Ego is destructive and a liar.
When we live life through ego we are living through fear.
Ego exists in fear. It feeds on fear. Its self serving.
Its focus is to “protect” those living in ego or allowing ego to take over. Ego doesn’t live from place of love.
Love and ego don’t co-exist. Ego is pain it creates hostility, its envy, its hatred, its control.
I have met a few people who exist in ego. They are always guarded. Always ready to strike. They take things as attacks. They perceive life in a way in which they want to control. Because controlling the situation in their mind makes it easy.
They are manipulators, and liars. Some to a point that they believe the lies they tell.
I had a run in with one. I don’t like lies; I don’t see the point in lying. All things hidden always come to light. I am honest and transparent and I want that in return. I was blinded I chose to believe even though my instinct said otherwise.
I caught that person in a lie. I had proof, I showed him and I just said “please don’t lie to me; I am the last person who wants to be fed lies. You know this, the lies never stay hidden they always come to light.”
Well his reaction surprised me but it didn’t. He denied it all, even though I had proof. He went off like I have never seen before, accusing me of lying. Trying to blame me for his outburst. I was to blame for his anger, because he was livid.
How dare I?
I sat there and just read what he said. I wasn’t angry, I had no reaction. Nor did I respond, because I don’t argue with ego.
I recognized the ego fighting and trying to defend itself. I let him say what he needed. Accuse, blame, and hurt. That’s what ego does. In his mind he is right, he believes the lie he told. Who am I to argue? Nothing I could have said would have changed that. I stepped back. I allowed him to be who he thinks he is.
People don’t faze me like they used to. I have learned to see beyond the face they give to the world. It makes me sad that some feel the need to live life hidden. I am a very understanding person, I understand life. I don’t need to be told fables. I don’t get the point of lies. I really don’t.
This was eye opening to me. I chose to see this person in his true essence. The person living through the heart. True self has no room for ego. True self is love.
I realized not everyone is living in that way. But still I choose to see the good in people. He went into defense mode, and stung who he thought was the enemy trying to take the mask off.
I am not the enemy. The enemy is ego.
Once we start to see what ego does and we are mindful we become conscious of that and change it. The soul has no secret that the behavior does not reveal. It all comes to light.
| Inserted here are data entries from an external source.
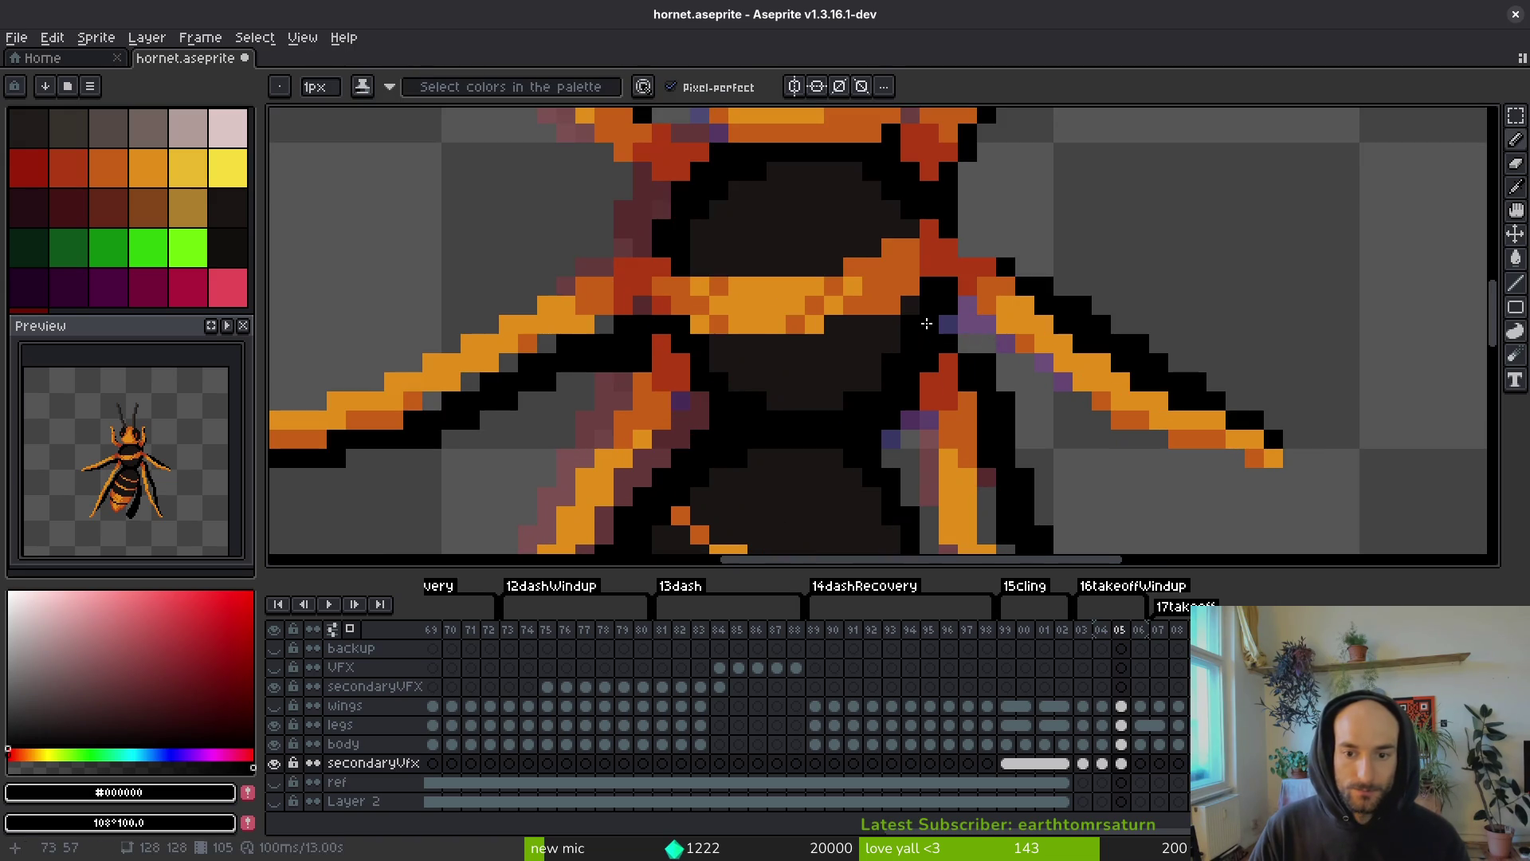
pyautogui.moveTo(1023, 268)
pyautogui.mouseDown()
pyautogui.moveTo(929, 313)
pyautogui.moveTo(988, 334)
pyautogui.moveTo(1056, 412)
pyautogui.mouseUp()
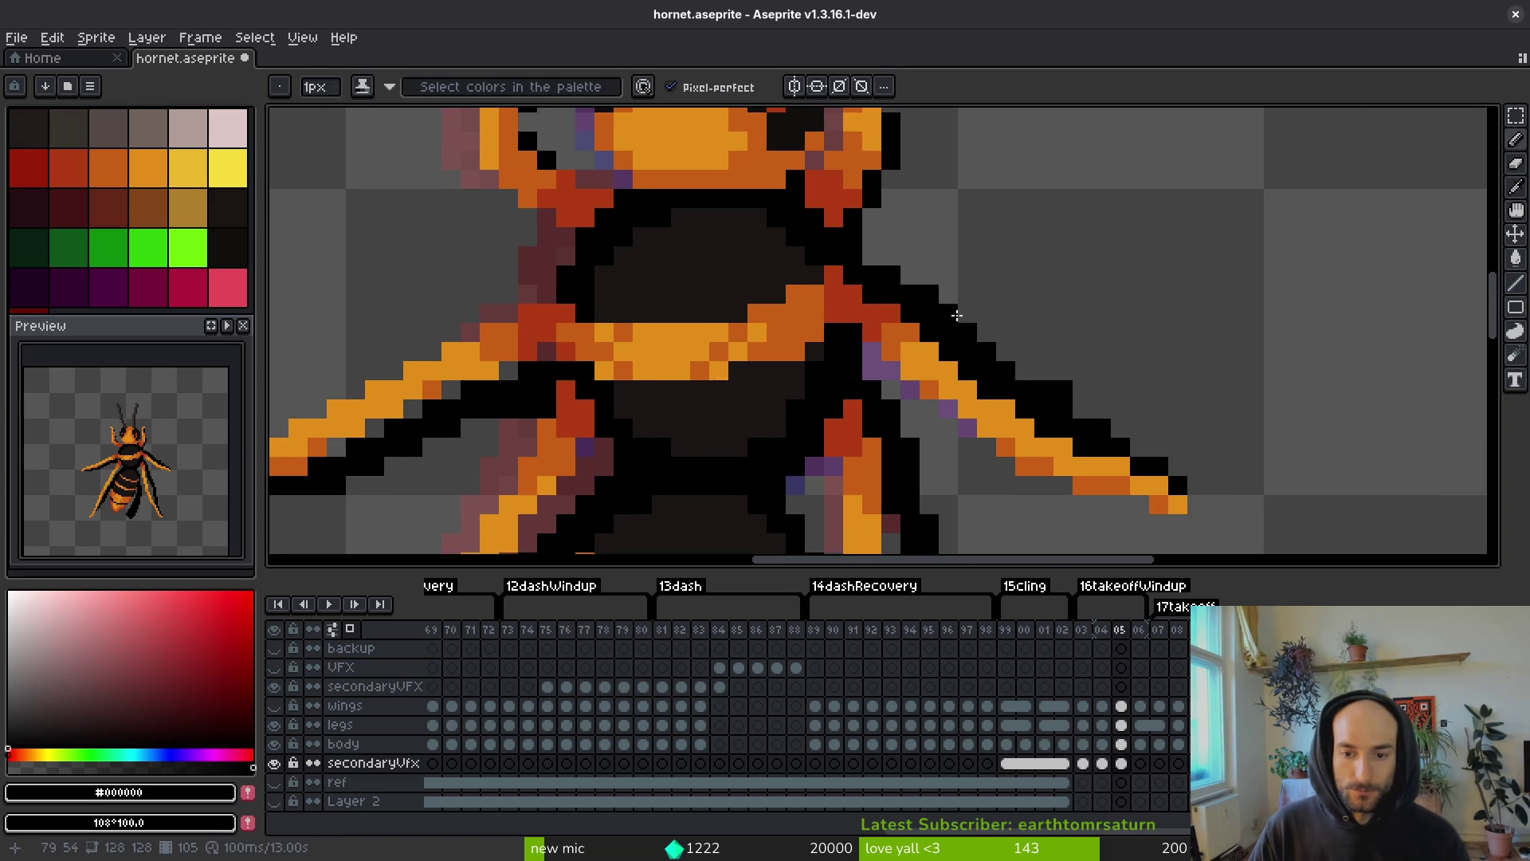
pyautogui.moveTo(956, 315)
pyautogui.mouseDown()
pyautogui.moveTo(1037, 352)
pyautogui.moveTo(1024, 409)
pyautogui.mouseUp()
There is so much magic in honesty and I wish everyone could see that.
People, who are hurt, view the world as a hurtful place. We all react from a place of our state. We don’t separate it. Those who are in pain who are suffering inflict pain. Love them anyway. Because they need it more than you realize. That’s how they protect themselves they sting others.
I get it. I see it.
I still love you for my love has no conditions. But I won’t allow your ego to hurt me. I won’t allow your ego to belittle me. I will love you from afar until you see who you truly are.